Le juge Imed Boukhris, président de l’Instance nationale de lutte contre la corruption (INLUCC), a été démis lundi dernier de ses fonctions suite à une décision du chef du gouvernement, Hichem Mechichi. Le limogeage serait passé inaperçu si le concerné n’avait pas été reçu, dans la foulée, par le président de la République, Kaïs Saïed. Les propos de Kaïs Saïed indiquent que ce limogeage fait partie de la lutte entre les têtes du pouvoir en Tunisie.
Il y aurait même un prétendant à un ministère qui traîne une affaire devant le pôle financier, toujours selon le président Saïed, qui a accusé le gouvernement de «lutter contre ceux qui luttent contre la corruption».
Pour sa part, le juge Imed Boukhris a déclaré dans une interview publiée hier sur la quotidien Al Maghreb qu’il «refuse d’être un faux témoin d’un dispositif corrompu». L’ex-président de l’INLUCC a justifié son silence par «le devoir de réserve et en raison de la situation sanitaire difficile traversée par le pays».
Il a mis l’accent sur le fait que «le chef du gouvernement n’a pas osé faire paraître le décret gouvernemental portant sur l’obligation de rendre accessibles au public, comme le souligne la loi, les déclarations de patrimoines et des intérêts concernant huit catégories de personnes, à l’instar des trois présidents, des ministres, députés et hauts cadres de l’Etat». Le juge Imed Boukhris a insisté sur le fait que «Mechichi a refusé de faire publier ledit décret malgré plusieurs correspondances envoyées par l’INLUCC», en assurant que «le chef du gouvernement promet, à chaque fois, de le faire mais ne le fait pas, de peur de l’impact de ces publications sur sa ceinture politique».
Enjeux
Des indiscrétions assurent que le chef du gouvernement Hichem Mechichi en veut au juge Imed Boukhris depuis le refus de ce dernier d’accepter les déclarations du patrimoine des membres du gouvernement avant leur prestation de serment devant le président de la République. Mechichi a, depuis, considéré qu’il ne pouvait pas compter sur l’INLUCC de son côté dans sa lutte contre le président Saïed.

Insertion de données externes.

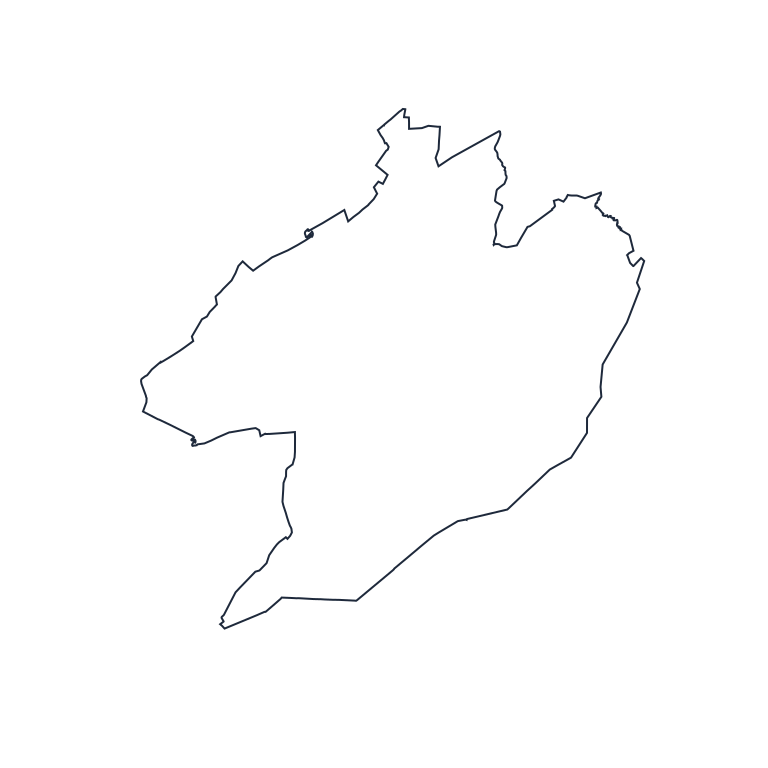 outline of Vilces pag., Jelgava, Latvia, rotated 313°
{"feature_id": "27541924B72553882676759", "entity_name": "Vilces pag.", "entity_type": "district", "adm_level": 2, "iso_a3": "LVA", "parent_name": "Latvia", "parent_adm1": "Jelgava", "projection": "robinson", "projection_center": [23.537, 56.394], "detail": "fine", "context": "isolated", "style": "outline", "palette": "slate", "viewbox_px": 768, "rotation_deg": 313, "n_neighbors": 0, "source": "geoboundaries", "source_scale": "gbopen_adm2", "svg_char_len": 6055}
<svg xmlns="http://www.w3.org/2000/svg" viewBox="0 0 768 768"><g transform="rotate(313 384 384)"><path d="M220.4,204.4L218.7,206.6L213.0,217.9L212.4,218.6L211.7,220.1L208.6,222.7L199.5,226.5L204.0,242.6L204.6,243.9L208.2,255.3L213.2,272.2L215.4,279.1L215.6,280.2L215.4,281.5L215.2,281.7L214.2,281.2L212.5,281.0L211.9,281.1L211.7,281.2L211.6,281.5L211.7,282.1L212.0,282.3L212.8,282.3L213.2,282.6L213.6,283.1L213.6,283.5L213.8,283.7L214.3,284.0L214.0,284.8L213.1,285.7L212.4,285.8L212.4,285.5L212.6,284.2L212.0,284.0L211.5,284.4L211.1,284.5L209.5,284.7L208.7,285.1L208.5,285.3L208.2,285.8L208.3,286.4L209.4,287.0L210.1,287.8L211.5,288.8L211.9,288.6L212.7,288.8L218.1,293.2L224.8,296.2L230.9,298.5L242.8,303.7L243.6,304.2L243.8,304.5L260.9,317.5L264.1,320.1L264.3,320.5L265.1,324.3L261.7,329.3L266.6,331.0L266.7,331.6L269.8,334.7L282.7,346.8L288.1,351.6L284.0,355.6L273.6,365.2L269.3,368.7L262.8,372.0L262.7,371.9L256.6,370.8L254.5,371.1L253.1,372.2L249.7,375.3L246.4,376.6L243.1,378.0L238.2,382.2L228.6,390.1L226.3,393.6L222.7,400.2L220.4,404.0L218.0,408.3L216.2,411.8L215.7,413.4L215.0,415.0L212.6,417.9L209.0,418.9L204.9,419.0L205.0,417.0L205.0,416.7L196.8,415.2L193.6,415.1L189.2,415.5L180.5,416.8L176.2,418.8L172.9,420.3L172.5,420.3L163.0,420.1L162.5,420.0L159.0,417.9L136.8,417.5L130.4,417.5L106.2,424.3L105.6,424.4L103.3,424.2L102.7,424.3L102.3,424.6L102.1,424.9L101.0,428.6L100.8,428.7L96.6,428.0L96.7,430.4L96.4,434.2L129.1,449.1L129.4,449.2L135.6,451.9L136.1,452.2L136.6,452.8L143.7,453.6L156.0,454.9L157.2,454.9L158.0,454.8L164.0,461.8L167.7,466.2L169.1,467.6L178.8,479.3L183.7,484.8L186.0,487.6L190.9,493.3L195.5,498.4L205.5,510.2L206.4,511.4L207.5,511.7L253.6,517.5L255.2,517.6L256.0,517.4L279.3,520.3L290.2,521.6L307.1,523.8L312.7,525.3L333.7,531.4L334.2,531.6L340.1,535.9L340.6,536.4L340.9,537.1L341.4,536.7L342.0,536.9L376.3,559.8L378.6,560.0L403.2,561.5L414.3,562.4L434.5,563.6L442.8,566.2L457.7,571.0L486.7,565.8L497.6,555.7L522.9,551.7L529.5,544.4L547.4,530.6L594.6,519.7L627.9,506.3L630.6,499.9L651.4,490.4L651.5,487.4L651.4,486.1L640.4,486.0L640.2,485.8L640.4,481.4L643.8,474.7L644.1,474.3L644.1,473.9L646.8,474.0L651.6,475.6L651.9,475.1L659.9,462.7L660.2,461.5L658.4,453.6L658.7,452.6L658.0,452.1L658.4,451.7L659.4,451.3L659.0,450.7L658.7,450.5L659.3,450.0L659.5,449.7L659.3,449.6L659.0,449.4L658.5,449.3L658.3,449.1L658.3,448.7L658.5,448.5L659.3,448.2L658.7,446.7L658.8,446.4L659.4,446.0L659.5,445.6L659.7,445.4L660.7,445.2L660.6,444.9L660.8,444.7L661.8,444.4L662.4,443.5L662.7,443.3L663.0,442.7L662.9,442.4L661.6,441.7L661.1,441.1L660.6,440.7L660.4,440.3L660.5,439.9L660.8,439.6L661.2,439.5L662.0,439.4L662.3,439.1L662.1,438.8L661.9,438.5L661.5,438.3L661.1,438.2L660.9,438.0L661.0,437.8L661.2,437.4L661.0,436.7L660.7,436.3L660.7,436.0L660.7,435.5L661.4,435.1L661.1,434.7L660.7,434.6L660.3,434.5L659.7,434.5L659.0,434.3L658.9,433.8L659.2,433.2L659.1,432.7L659.5,432.2L658.9,431.9L658.7,431.6L658.0,431.5L657.8,431.4L657.8,430.9L657.1,430.3L656.8,429.8L656.7,429.5L656.8,428.7L657.5,428.4L658.2,428.3L658.3,427.8L658.0,427.2L658.4,424.5L658.8,420.0L657.6,419.4L658.6,418.4L658.0,417.9L657.8,417.5L658.3,417.0L660.3,415.8L661.1,415.8L661.8,416.2L663.3,415.3L664.3,415.1L665.2,415.4L665.9,415.2L665.9,414.9L665.6,414.5L665.6,414.3L666.8,413.8L668.0,413.8L670.2,413.4L671.1,413.0L671.6,412.4L671.2,412.1L671.6,411.8L656.9,404.3L653.8,397.3L653.2,396.3L649.8,392.7L648.3,390.7L647.6,389.5L645.2,390.1L644.9,390.4L639.8,390.9L638.0,385.7L633.8,383.3L630.8,387.7L630.3,387.8L629.6,387.9L627.9,387.8L626.5,387.6L626.1,388.2L598.9,383.1L596.8,381.8L584.2,384.6L576.0,386.6L569.8,382.1L568.3,381.0L567.5,380.2L565.9,377.4L565.2,376.1L564.8,373.0L563.9,371.7L562.1,369.9L562.1,369.4L560.5,369.4L560.7,369.0L562.2,368.9L562.5,368.0L562.8,367.5L563.7,367.0L568.9,364.6L569.8,364.1L571.1,362.8L574.8,358.4L576.5,356.6L584.9,353.2L586.9,352.3L589.0,351.5L592.9,350.6L593.5,350.3L595.0,348.7L594.7,347.2L594.3,345.6L593.7,342.8L593.5,341.1L593.8,340.1L602.0,334.6L603.3,334.1L606.8,334.5L611.4,335.3L612.3,335.5L613.1,335.3L618.1,333.3L619.0,332.5L619.7,331.5L619.9,330.4L620.5,329.6L622.5,327.6L622.6,326.3L624.0,325.7L624.8,325.1L624.9,324.9L624.6,324.0L624.4,322.5L624.8,321.0L626.0,320.1L626.4,319.4L626.8,316.6L627.1,315.9L626.9,313.9L627.1,313.4L627.4,313.0L628.1,311.7L629.3,310.5L630.3,309.2L630.7,307.9L631.1,305.4L631.4,304.8L631.9,304.3L632.5,303.9L633.6,303.3L638.2,302.2L640.3,301.4L644.7,299.6L646.0,298.8L647.7,296.7L647.5,295.9L647.3,295.7L596.2,279.1L580.4,275.4L584.5,267.6L592.9,263.9L599.6,258.2L603.8,254.9L610.3,249.5L608.7,247.7L603.1,240.4L597.0,237.2L587.7,228.3L592.5,223.8L595.9,220.4L592.8,216.7L594.5,215.4L599.4,212.3L599.5,212.2L598.0,210.2L595.3,209.9L594.0,209.5L582.0,208.4L579.6,208.0L574.0,207.3L573.5,207.5L573.5,207.3L565.5,206.3L563.7,211.8L563.0,215.3L562.2,217.7L560.8,220.3L560.7,220.6L561.8,221.5L560.6,225.7L558.0,226.9L556.0,226.5L542.8,228.3L538.5,229.0L539.4,244.0L534.5,245.4L529.6,246.7L528.2,241.9L521.0,242.4L518.5,249.2L518.3,249.2L512.2,250.4L504.6,250.3L504.2,250.5L497.0,249.3L492.2,249.0L485.2,247.7L478.5,246.9L484.2,236.3L459.8,229.4L445.3,224.7L444.9,224.7L444.8,224.4L444.5,224.4L444.3,224.2L444.4,223.9L445.3,223.4L445.3,222.8L445.0,222.6L444.1,222.7L442.2,222.5L441.2,222.7L440.4,223.2L439.9,223.8L439.0,225.6L438.4,226.4L438.3,226.8L438.4,227.2L439.1,227.5L444.8,227.6L446.3,227.4L446.3,227.8L445.5,229.4L444.4,230.3L443.5,230.7L442.5,230.9L442.4,230.7L442.5,230.4L443.0,230.1L443.4,229.3L443.1,228.9L442.2,228.6L441.5,228.9L441.1,229.2L441.1,229.9L440.0,229.7L435.1,228.5L426.6,226.0L416.1,222.5L400.4,215.8L398.0,215.3L395.5,214.9L384.8,212.4L377.6,211.0L377.3,205.2L377.3,197.0L371.0,197.0L363.8,199.8L355.8,201.9L343.7,201.5L339.7,201.7L333.2,201.2L332.9,201.4L332.6,201.7L328.2,207.6L326.3,207.5L325.7,207.6L317.9,207.4L312.6,208.5L307.2,206.7L287.7,211.1L285.3,215.2L274.8,213.2L268.7,211.9L259.4,209.5L250.1,206.9L247.6,206.1L247.8,205.9L247.9,205.6L236.3,204.3L228.9,204.8L226.5,204.0L222.5,203.3L221.4,203.6L220.4,204.4Z" fill="none" stroke="#1e293b" stroke-width="2"/></g></svg>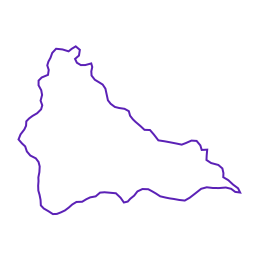 Goiabeira, Minas Gerais, Brazil, rotated 268°
{"feature_id": "56859067B98239132971744", "entity_name": "Goiabeira", "entity_type": "district", "adm_level": 2, "iso_a3": "BRA", "parent_name": "Brazil", "parent_adm1": "Minas Gerais", "projection": "albers", "projection_center": [-41.236, -19.04], "detail": "fine", "context": "isolated", "style": "outline", "palette": "violet", "viewbox_px": 256, "rotation_deg": 268, "n_neighbors": 0, "source": "geoboundaries", "source_scale": "gbopen_adm2", "svg_char_len": 1655}
<svg xmlns="http://www.w3.org/2000/svg" viewBox="0 0 256 256"><g transform="rotate(268 128 128)"><path d="M59.6,237.8L63.9,235.9L67.8,231.0L72.3,226.5L75.5,221.5L79.6,221.8L84.3,220.9L87.9,217.0L90.1,209.8L93.3,205.3L98.0,205.7L103.6,206.4L103.5,200.9L108.1,199.7L112.7,196.1L113.2,191.0L110.9,185.2L109.5,181.1L110.7,176.2L112.1,170.2L113.5,163.8L114.6,157.9L120.6,153.6L125.2,149.9L125.6,144.4L129.3,140.7L133.8,135.8L136.5,133.2L140.2,130.5L144.8,129.4L147.3,125.2L148.3,119.8L149.5,115.6L152.8,111.5L156.4,108.9L161.4,108.0L168.1,106.8L172.3,104.2L174.6,100.8L177.4,96.5L181.7,93.4L185.9,93.3L190.2,94.4L193.8,93.5L192.4,87.5L192.5,83.1L195.0,79.2L198.9,77.5L202.1,81.5L207.8,82.6L211.4,78.6L209.1,74.5L206.7,71.3L208.8,65.3L209.7,58.9L205.7,54.9L200.9,53.0L197.2,50.8L193.4,49.5L188.8,50.8L183.9,49.9L181.5,43.5L178.5,40.3L173.8,40.1L168.8,42.6L164.0,43.3L158.4,41.6L153.7,43.1L149.7,41.8L145.9,37.7L143.4,33.0L141.0,29.5L138.2,26.6L133.8,26.2L130.1,24.3L125.4,20.4L120.4,18.2L116.3,21.5L113.2,24.6L108.1,26.1L103.9,29.4L100.9,34.8L97.2,37.4L92.7,38.4L87.0,37.9L81.8,36.7L77.9,36.7L73.5,36.2L68.6,36.2L64.2,37.3L59.2,38.1L53.7,38.2L50.5,41.0L47.6,45.6L44.6,49.9L44.6,53.9L46.0,57.9L47.8,62.1L50.6,66.1L53.5,69.6L55.9,73.9L55.9,79.6L58.3,83.9L60.0,87.8L60.8,93.3L64.4,97.8L64.6,102.3L63.9,108.0L63.2,113.6L58.6,118.1L53.7,121.3L54.5,125.2L57.2,127.8L60.2,131.8L64.3,135.2L66.5,140.3L66.1,146.1L63.9,149.9L61.7,153.4L58.6,157.8L57.1,163.4L56.2,167.2L55.5,171.2L54.3,176.7L53.5,182.2L56.2,187.3L60.0,192.6L64.7,199.0L66.0,204.6L65.1,210.6L64.8,216.9L65.1,223.7L63.6,229.0L60.4,232.9L59.6,237.8Z" fill="none" stroke="#5b21b6" stroke-width="2"/></g></svg>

Le dossier du juge s’est corsé, lorsque ce dernier a transmis au parquet des dossiers de personnalités bénéficiant de la protection de la sphère d’Ennahdha et de conseillers à la présidence du gouvernement, faisant de lui, «la personnalité à écarter». Dans la lutte actuelle entre les hautes sphères du pouvoir en Tunisie, la devise en hausse est : «Si tu n’es pas avec moi, tu es contre moi.» Et on constate, malheureusement, cet alignement dans les médias, qui ne diffusent que les informations qui leur «plaisent».
La Tunisie est en pleine crise socioéconomique. Elle ne parvient pas à trouver les Fonds nécessaires (7 milliards de dollars) pour boucler son Budget 2021. Les déplacements de Mechichi et de son ministre des Finances, Ali Koôli, n’ont pas fait bouger les bailleurs de fonds qui exigent des engagements concertés du gouvernement et des organisations syndicales, ce que ces derniers rejettent, notamment l’UGTT, qui refuse la levée des subventions des produits de base sans une compensation conséquente.
L’alerte est déjà donnée. Néanmoins, les hautes sphères du pouvoir continuent à jouer les influenceurs pour les intérêts de leurs soutiens, au détriment des intérêts du pays. «Le cas du limogeage du président de l’INLUCC n’est qu’un petit exemple», selon le président de la commission des finances de l’Assemblée, Haykel Mekki.